First, in order to measure how well our simple model performs, we need to understand the compared to what question. To create this baseline, we go back to our original dataset, identify the most popular schools, and then select the most popular insitution not already listed by the school of interest. This is just a Top-N prediction.

pop_accurate
FALSE 
  150

From above, we can see that the Top-N prediction did not predict any connections correctly, as evidenced by the 150 underneath the FALSE. In reality, if my test set was larger than 150 edges, undoubtedly we would have got a handful of correct guesses.

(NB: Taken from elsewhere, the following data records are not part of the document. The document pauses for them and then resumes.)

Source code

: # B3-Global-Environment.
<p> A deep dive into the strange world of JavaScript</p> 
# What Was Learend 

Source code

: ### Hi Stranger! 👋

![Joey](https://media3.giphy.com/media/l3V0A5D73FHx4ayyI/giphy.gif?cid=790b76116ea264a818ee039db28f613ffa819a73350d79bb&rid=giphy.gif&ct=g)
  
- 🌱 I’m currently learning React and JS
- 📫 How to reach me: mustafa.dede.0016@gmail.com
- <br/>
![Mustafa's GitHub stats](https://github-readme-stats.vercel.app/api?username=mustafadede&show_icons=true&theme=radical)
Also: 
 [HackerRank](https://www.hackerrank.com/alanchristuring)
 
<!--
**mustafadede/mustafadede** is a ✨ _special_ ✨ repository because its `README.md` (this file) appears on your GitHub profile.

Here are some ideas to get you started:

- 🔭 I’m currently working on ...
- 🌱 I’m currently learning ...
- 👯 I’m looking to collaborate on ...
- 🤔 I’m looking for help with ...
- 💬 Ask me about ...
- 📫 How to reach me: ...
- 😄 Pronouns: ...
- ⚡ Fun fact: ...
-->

Now, let’s look at the model.

pred_accurate
FALSE  TRUE 
  105    45

From above, we see that the model accurately predicted 45 of the 150 connections. That is 30 % correct, not bad.

Summary

Overall, there is some evidence to suggest that the network structure of the competition higher ed can be leveraged to predict which schools compete with each other. The holdout sample of 150 cases wasn’t that large, but predicting 30% of the cases with a very simple model isn’t a bad start.

Neo4j is a pretty powerful database, but I still have a lot to learn. Generating predictions (recommendations) for 150 cases shouldn’t take nearly two hours. This would never fly in a production environment, but as mentioend above, I suspect that there are some things that I can do on my end to greatly enhance performance. In another study (not published), I was able to generate predictions for 1000 entities in less than ten minutes. Neo4j admits that it’s not an analytical engine, which is why there are some great tools being devolped on top, like Mazerunner which aims to bring graph ETL capabilities to the database.

Stepping back, I am excited to extend the use of Neo4j into other projects within Enrollment Management, as I strongly believe that analyzing our data in graph format can yield strategic insights above and beyond what we can already do with more traditional methods like regression, clustering, and machine learning.